Harvester -- High-level ARchiVe ExSTactoR

This library exposes a very high-level interface to libarchive for extracting file archives.

Basic interface

It consists of one class, Directory, that manages the lifetime of the extracted files:

namespace Harvester
	{
	class Directory
		{
		public:
			template<class ExceptionHandler>
			Directory(const char* dir_name,ExceptionHandler&& eh);

			Directory(Directory&& dir) noexcept;
			Directory& operator=(Directory&& dir) noexcept;
			Directory(const Directory&)=delete;
			Directory& operator=(const Directory&)=delete;
			~Directory();

			const char* name() const noexcept;
			void contentRelease() noexcept;
		};
	}

It also contains functions that extracts files into a directory. The first one extracts all files accepted by the ExecutionPolicy. The other two are for cherrypicking individual files.

namespace Harvester
	{
	template<class ExecutionPolicy>
	Directory extract(const char* src_file,const char* dest_dir,ExecutionPolicy&& exec_policy);

	template<class ExecutionPolicy>
	Directory extract(const char* src_file,const char* dest_dir
		,ExecutionPolicy& exec_policy
		,const char** files_begin
		,const char** files_end);

	template<class ExecutionPolicy,class ... Args>
	Directory extract(const char* src_file,const char* dest_dir
		,ExecutionPolicy&& exec_policy,const char* file,Args... files);
	}

An ExecutionPolicy must have two members

  • void raise(const char* message), that is called up error and does not return.
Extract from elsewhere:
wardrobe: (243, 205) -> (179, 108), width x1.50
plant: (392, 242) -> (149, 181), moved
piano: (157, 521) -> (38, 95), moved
The function must not throw message directly, since the buffer may be deallocated during stack unwinding. Instead, copy the message into a fixed-size buffer such as std::array<char,512> with strncpy, and throw that object.
  • ProgressStatus progress(double x, const char* name), that is for each file during the extraction process. It may return one of ProgressStatus::
    • SKIP: Do not extract this file
    • EXTRACT: Extract this file
    • STOP: Do not process any more files, including the current file

The archive content is extracted to a uniqe directory inside dest_dir, which must exist. The unique directory name is accessible through the name method called on the returned Directory object. By default, the destructor will remove the created directory. If the directory should be kept, the method release needs to be called before the Directory object goes out of scope. Notice that release does not release the directory name from the object. Thus the caller must not try to deallocate the name.
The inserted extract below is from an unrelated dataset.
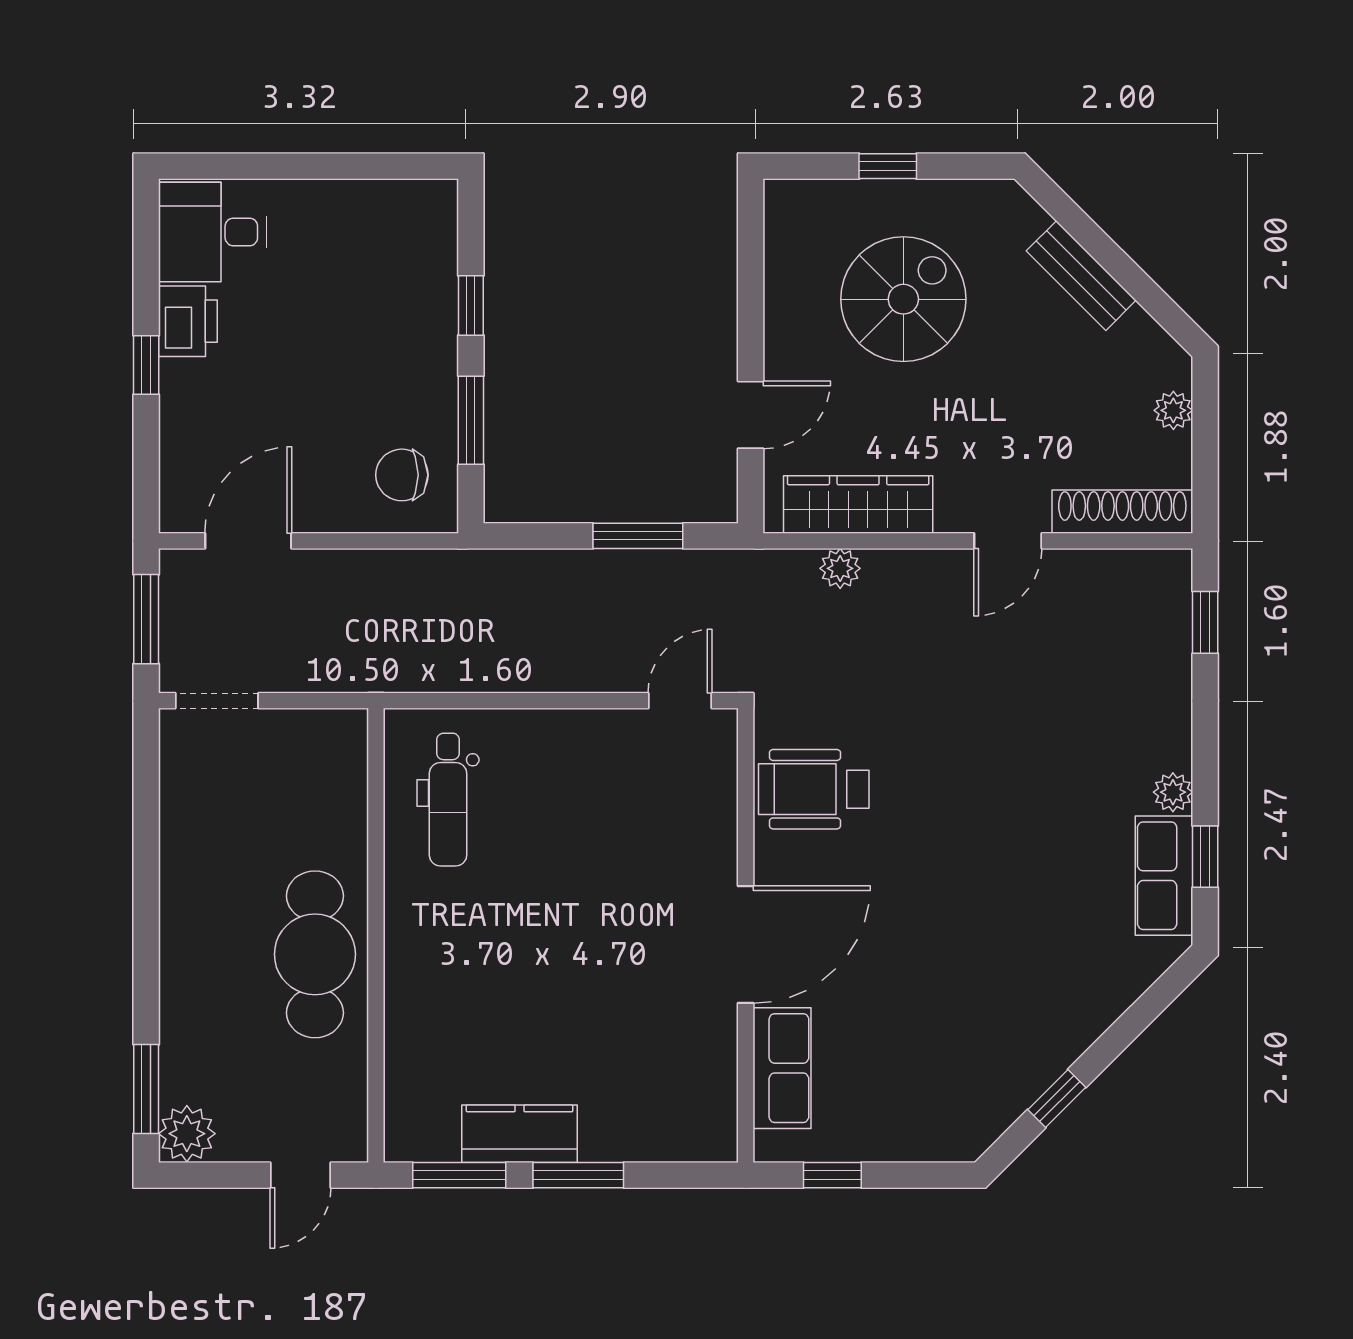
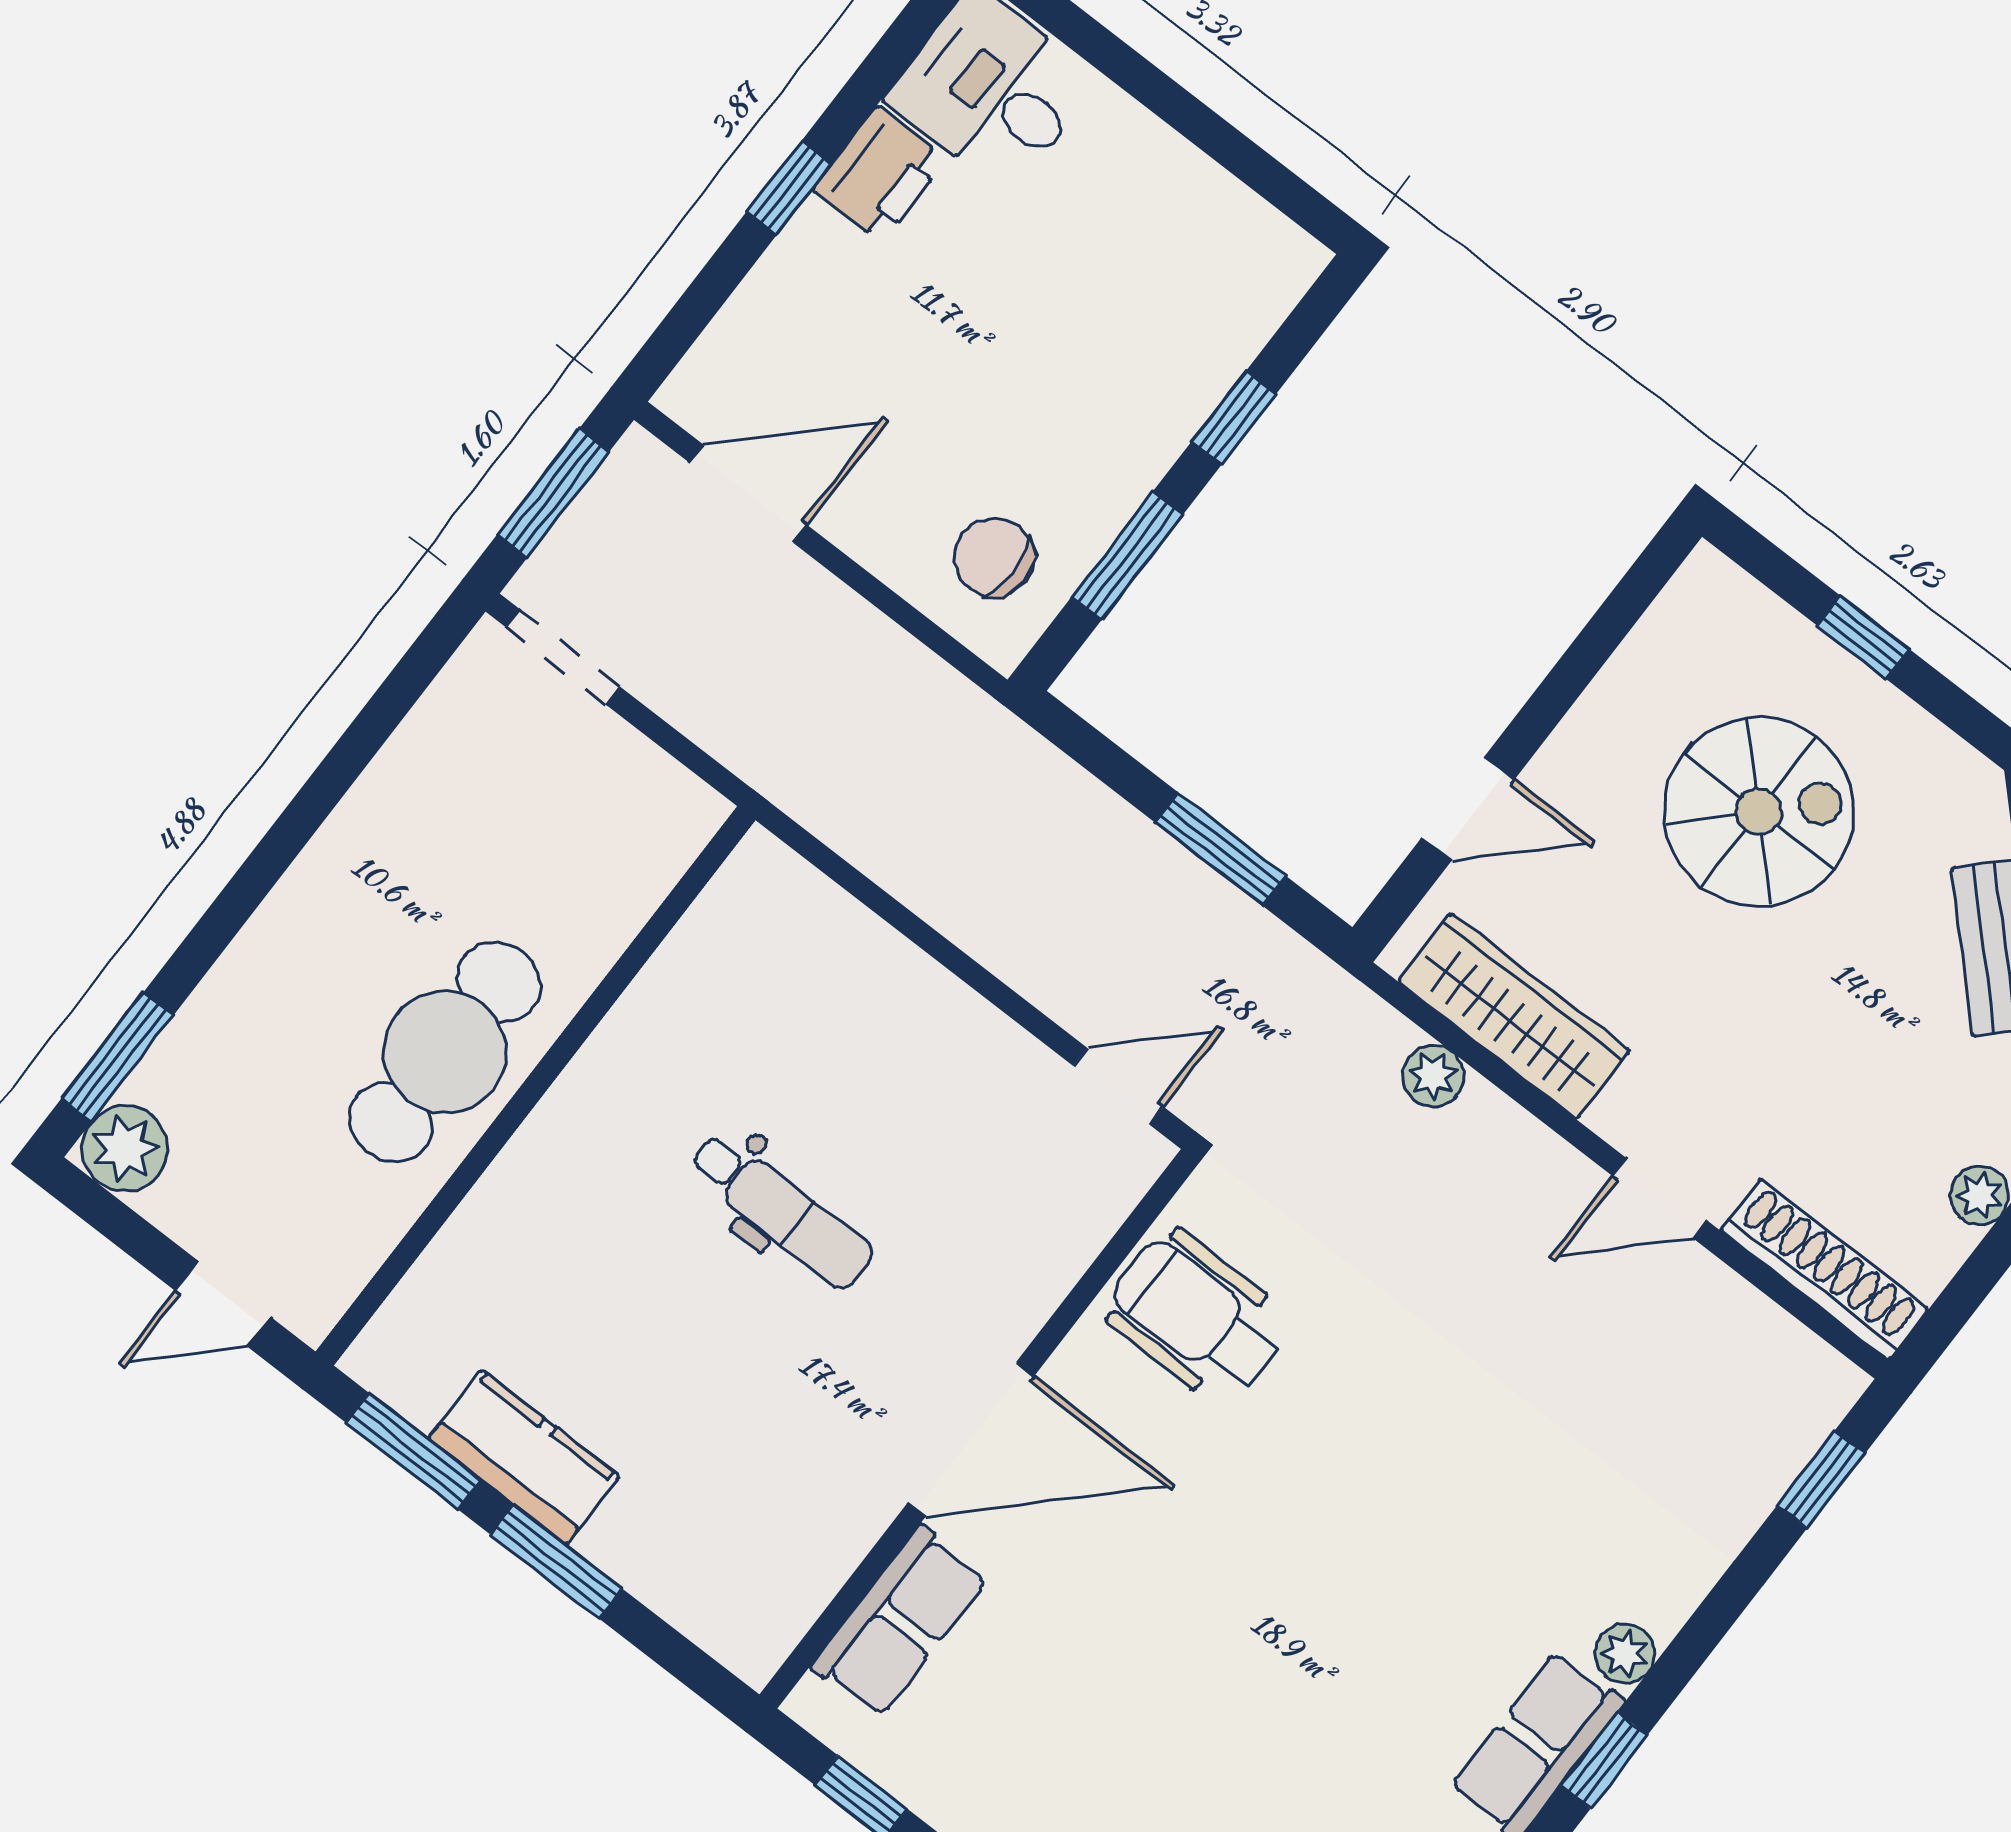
dental chair: (448, 800) -> (781, 1211), moved, turned -90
The extraction process is transactional. That is, if extract does not succeed, all created files are removed.

Path validation policy

This library is designed to avoid messing up file systems. Therefore, any absolute path inside an archive will generate an exception, and the previously extracted files are removed from disk. An absolute path is any path that

  • Begins with / (A POSIX style absolute path)
  • Begins with \ (A UNC path or an absolute path on to the current drive)
  • Begins with regex [A-Za-z]:\\ (A drive letter)

Also paths that contains a .. element generate an exception.

Example usage

A simple example can be found in main.cpp. It is a fully working program for extracting files from a file archive.